Only version 1.20 of the TaskRouter JS SDK was affected and the incident was remediated fast, and Twilio does not believe that this was a targeted attack, but opportunistic in nature.

“We have no evidence at this time that any customer data was accessed by a bad actor. Furthermore, at no time did a malicious party have access to Twilio’s internal systems, code, or data,” Twilio says.

The incident, the company explains, was the result of a misconfiguration introduced roughly five years ago, and which resulted in access for the path storing the TaskRouter SDK being improperly secured, thus allowing anyone to read and write to it.

“One of Twilio’s S3 buckets is used to serve public content from the domain twiliocdn.com. We host copies of our client-side JavaScript SDKs for Programmable Chat, Programmable Video, Twilio Client, and Twilio TaskRouter on that domain, but only v1.20 of the TaskRouter SDK was impacted by this issue,” the company notes.

On July 19, the attackers accessed that specific path via the Tor network and uploaded a modified version of the taskrouter.min.js file.

The attack on Twilio’s improperly secured S3 bucket was part of a Magecart-linked campaign that was initially observed in May, and which resulted in hundreds of unique domains being injected with the malicious redirecting cookie “jqueryapi1oad.”

The redirector initially appeared in April 2019, but continues to be abused, RiskIQ, which analyzed the campaign, reveals. The security firm identified a total of 362 unique domains that were affected.

The very same “jqueryapi1oad” cookie was identified by Twilio in the modified file the attackers uploaded to the insecure S3 bucket. The purpose of the attack was to redirect users to a malicious domain but also to collect specific information about their devices.

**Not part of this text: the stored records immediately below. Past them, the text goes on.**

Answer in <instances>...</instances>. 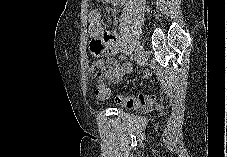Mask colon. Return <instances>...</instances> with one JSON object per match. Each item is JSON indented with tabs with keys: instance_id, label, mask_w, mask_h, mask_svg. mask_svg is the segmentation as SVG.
Returning a JSON list of instances; mask_svg holds the SVG:
<instances>
[{
	"instance_id": "obj_1",
	"label": "colon",
	"mask_w": 227,
	"mask_h": 157,
	"mask_svg": "<svg viewBox=\"0 0 227 157\" xmlns=\"http://www.w3.org/2000/svg\"><path fill=\"white\" fill-rule=\"evenodd\" d=\"M99 55V54H96ZM104 63L102 60L97 59L94 60L90 65V73L94 77H101L104 73ZM111 95L110 88L104 84L99 83L95 87V96L99 100H107ZM116 102L119 104H123L129 109H136L145 106H152L156 103L155 96L146 95V94H138L136 96H117Z\"/></svg>"
}]
</instances>
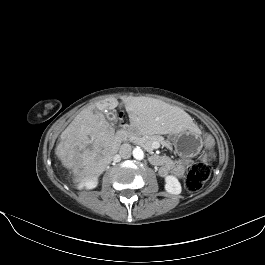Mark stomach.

“We conducted a thorough audit of our AWS S3 buckets and found that there were other buckets with improper write settings. One was a backup of the original bucket and had a copy of the access policy. The other buckets we identified did not store production or customer data, and we found no evidence of tampering with them. None of Twilio’s other hosted SDKs had been impacted,” the company also notes.

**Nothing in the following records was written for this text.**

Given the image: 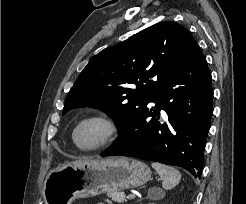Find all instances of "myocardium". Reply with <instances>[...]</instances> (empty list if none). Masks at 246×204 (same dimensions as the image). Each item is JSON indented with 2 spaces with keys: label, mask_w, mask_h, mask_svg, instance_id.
<instances>
[{
  "label": "myocardium",
  "mask_w": 246,
  "mask_h": 204,
  "mask_svg": "<svg viewBox=\"0 0 246 204\" xmlns=\"http://www.w3.org/2000/svg\"><path fill=\"white\" fill-rule=\"evenodd\" d=\"M87 123H98L103 128V133L100 138L92 145L84 146L78 142V130ZM119 126L117 121L109 115L102 113H95L81 118L74 126L71 139L73 144L82 151H96L105 148L112 144L117 138Z\"/></svg>",
  "instance_id": "1"
}]
</instances>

Twilio advises those who downloaded a copy of TaskRouter JS SDK 1.20 between July 19, 1:12 PM and July 20, 10:30 PM PDT (UTC-07:00), to re-download and replace it immediately. The replacement has been automatically performed for applications that load the SDK dynamically from Twilio’s CDN.

“Compromise of common cloud security infrastructure is a jewel in the crown for any attacker given the scope of influence over dependent enterprises and broadly deployed mobile applications alike. Storage configuration, SDK and API attacks are an increasingly exploited vectors that can lead to misdirection, malware injection, manipulation and theft of data,” Mark Bower, senior vice president at comforte AG, said in an emailed comment.

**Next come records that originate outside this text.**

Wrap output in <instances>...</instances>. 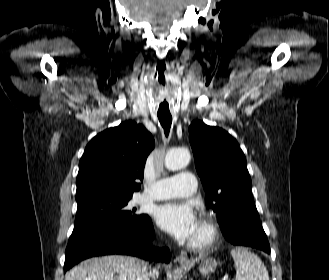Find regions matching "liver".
Returning a JSON list of instances; mask_svg holds the SVG:
<instances>
[{
	"label": "liver",
	"mask_w": 329,
	"mask_h": 280,
	"mask_svg": "<svg viewBox=\"0 0 329 280\" xmlns=\"http://www.w3.org/2000/svg\"><path fill=\"white\" fill-rule=\"evenodd\" d=\"M147 263L130 256L110 255L82 262L71 269L65 280H140ZM159 272L154 269L153 278Z\"/></svg>",
	"instance_id": "1"
}]
</instances>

“While malvertising was the initial endgame here, that in itself can lead to compromise of end user platforms and secondary data theft. Given the increasing dependency and complexity of cloud applications and platforms, human error will have increasing impact and data breach ramifications with further adoption, signaling the need for new approaches to secure data at risk from simple, yet easy to make, mistakes on a more robust level,” Bower added.